Les mots sont des actes et les actes sont des mots. Regarder quelqu’un du bout de l’œil est un langage, sourire en est un autre, de même que crier, se dépêcher, serrer les lèvres, pleurer, etc. Tout parle en nous, mais le problème, c’est la polysémie des mots et la duplicité dans et par le langage.
Macky Sall : une troublante opération de charme
Macky Sall a davantage fait une opération de charme qu’un discours à la nation. La nation doit être sublimée en cette circonstance, elle doit être apaisée, réconciliée avec elle-même. J’attendais du Président qu’il chante la grandeur de la nation en insistant davantage sur les sacrifices consentis ensemble et les défis que nous devons relever dans un monde de plus en plus impitoyable. Nous sommes sortis d’un hivernage pluvieux avec des inondations qui ne devraient normalement pas avoir lieu au regard des montants prétendument investis pour les éradiquer.
Qu’est-ce qui n’a pas fonctionné ? Sur le rapport de la cour des comptes, le quasi « silence » du Président n’est pas pour apaiser les Sénégalais. En revanche, je ne suis pas de ceux qui attendaient du Président qu’il se prononce sur la 3e candidature : ce n’était pas le moment. De toute façon la clarté de la Constitution est telle qu’on ne voit pas ce que pourrait encore dire Macky. En plus Macky Sall sait que le plus grand legs politique qu’il peut nous donner, c’est le respect de son serment.
Il ne peut pas nous léguer des infrastructures capables de nous épater. Les gesticulations de ses partisans et les récriminations de ses adversaires ne peuvent pas justifier sa prise de parole là-dessus ; ce serait même trahir l’esprit du discours. L’état de la nation a été par contre très peu servi par le discours de Macky Sall : où en sommes-nous avec le processus de la paix en Casamance ? Rien ou presque sur les graves problèmes de sécurité qui nous empêchent de dormir. Bref, Macky parlait aux Sénégalais, mais sous la forme d’une séance de rattrapage après les grandes désillusions nées de la maltraitance politique qu’il a fait subir à notre démocratie.
Sonko et ses casseroles : quand contester devient tester sa popularité et son bouclier insurrectionnel
Un langage a un contexte, un paratexte. Le contexte désigne l’ensemble des circonstances qui entourent (ou président à) la production d’un texte (acte). La période de l’auteur de l’acte-texte, sa position sociale, sa vie personnelle, les mouvements littéraires, scientifiques ou politiques qui l’ont inspiré. Quant au paratexte, il renvoie à l’introduction (au préambule), à la personnalité de l’auteur et à divers autres renseignements relatifs au texte.

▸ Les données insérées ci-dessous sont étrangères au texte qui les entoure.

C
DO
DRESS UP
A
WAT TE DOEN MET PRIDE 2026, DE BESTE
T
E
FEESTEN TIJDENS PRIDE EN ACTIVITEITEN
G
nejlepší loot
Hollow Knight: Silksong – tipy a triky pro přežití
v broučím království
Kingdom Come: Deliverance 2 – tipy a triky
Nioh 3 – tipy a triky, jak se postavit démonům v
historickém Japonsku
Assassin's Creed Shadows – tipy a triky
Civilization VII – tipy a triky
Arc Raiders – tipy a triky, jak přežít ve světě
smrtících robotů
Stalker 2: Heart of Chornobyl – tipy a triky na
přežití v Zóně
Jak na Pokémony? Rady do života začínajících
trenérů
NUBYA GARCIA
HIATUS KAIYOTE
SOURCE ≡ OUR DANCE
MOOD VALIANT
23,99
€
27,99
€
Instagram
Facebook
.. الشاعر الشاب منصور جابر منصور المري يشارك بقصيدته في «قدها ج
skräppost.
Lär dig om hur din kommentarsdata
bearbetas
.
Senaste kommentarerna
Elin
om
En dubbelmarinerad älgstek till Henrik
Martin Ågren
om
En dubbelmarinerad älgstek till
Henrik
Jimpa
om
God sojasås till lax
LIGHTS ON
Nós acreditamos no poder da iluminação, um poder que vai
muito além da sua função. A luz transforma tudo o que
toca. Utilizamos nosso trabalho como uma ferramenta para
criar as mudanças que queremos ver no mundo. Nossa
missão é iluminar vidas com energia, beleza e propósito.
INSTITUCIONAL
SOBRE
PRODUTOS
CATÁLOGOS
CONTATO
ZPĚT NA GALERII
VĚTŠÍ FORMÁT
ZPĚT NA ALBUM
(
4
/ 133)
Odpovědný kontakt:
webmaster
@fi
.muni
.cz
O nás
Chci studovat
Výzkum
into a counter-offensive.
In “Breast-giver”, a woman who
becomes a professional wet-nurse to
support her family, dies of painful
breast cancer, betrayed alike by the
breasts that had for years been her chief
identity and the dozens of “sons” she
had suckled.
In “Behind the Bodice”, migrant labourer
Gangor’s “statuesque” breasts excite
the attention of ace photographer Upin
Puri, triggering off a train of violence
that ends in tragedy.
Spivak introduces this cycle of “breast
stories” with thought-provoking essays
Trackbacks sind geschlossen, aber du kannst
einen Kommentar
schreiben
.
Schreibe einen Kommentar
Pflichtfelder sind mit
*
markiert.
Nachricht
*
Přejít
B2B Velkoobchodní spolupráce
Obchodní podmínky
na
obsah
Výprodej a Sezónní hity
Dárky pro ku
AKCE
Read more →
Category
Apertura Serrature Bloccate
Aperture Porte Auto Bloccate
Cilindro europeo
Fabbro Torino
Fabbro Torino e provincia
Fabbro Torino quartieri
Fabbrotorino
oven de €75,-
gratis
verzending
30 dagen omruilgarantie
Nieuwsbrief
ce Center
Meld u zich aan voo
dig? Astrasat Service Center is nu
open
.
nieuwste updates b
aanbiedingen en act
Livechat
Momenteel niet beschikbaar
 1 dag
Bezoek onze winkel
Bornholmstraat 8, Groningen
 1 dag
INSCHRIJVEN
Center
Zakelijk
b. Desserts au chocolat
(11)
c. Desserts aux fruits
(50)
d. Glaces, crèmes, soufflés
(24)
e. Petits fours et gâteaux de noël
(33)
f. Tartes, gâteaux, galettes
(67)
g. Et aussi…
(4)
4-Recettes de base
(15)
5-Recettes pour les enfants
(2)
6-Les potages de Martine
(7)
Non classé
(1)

Par ce concert de casseroles, Sonko s’est davantage adressé au juge Maham Diallo qu’à ses militants : « regardez combien les jeunes me suivent malgré mes ennuis judiciaires », « vous êtes donc averti », « j’ai déjà l’immunité populaire », « je suis blanchi par les miens ». Organiser un concert de casserole le 31 décembre, un jour de message de nouvel an communément délivré par le Président, et à la même heure, ce n’est pas une provocation, c’est une déclaration de « guerre ».
Au-delà de la question de savoir qui a tort et qui a raison (de toute façon en politique tout le monde a finalement raison parce qu’ils ont leurs partisans), il y a le message sous-jacent qui est délivré entre les deux parties (émetteur, récepteur). Le langage d’un homme politique est comme une œuvre d’art : l’interprétation qu’on en fait est tributaire de la position politique ou socio-économique qu’on occupe, et à partir de laquelle ont la perçoit.
Kim Jong-Un est un grand stratège en matière de diplomatie par les armes. Il s’adresse constamment aux occidentaux par ses parades militaires rythmées par une batterie de missiles. Savoir faire parler sa force dissuasive est une pratique aussi vieille que la politique et plus ancienne que toutes les Républiques.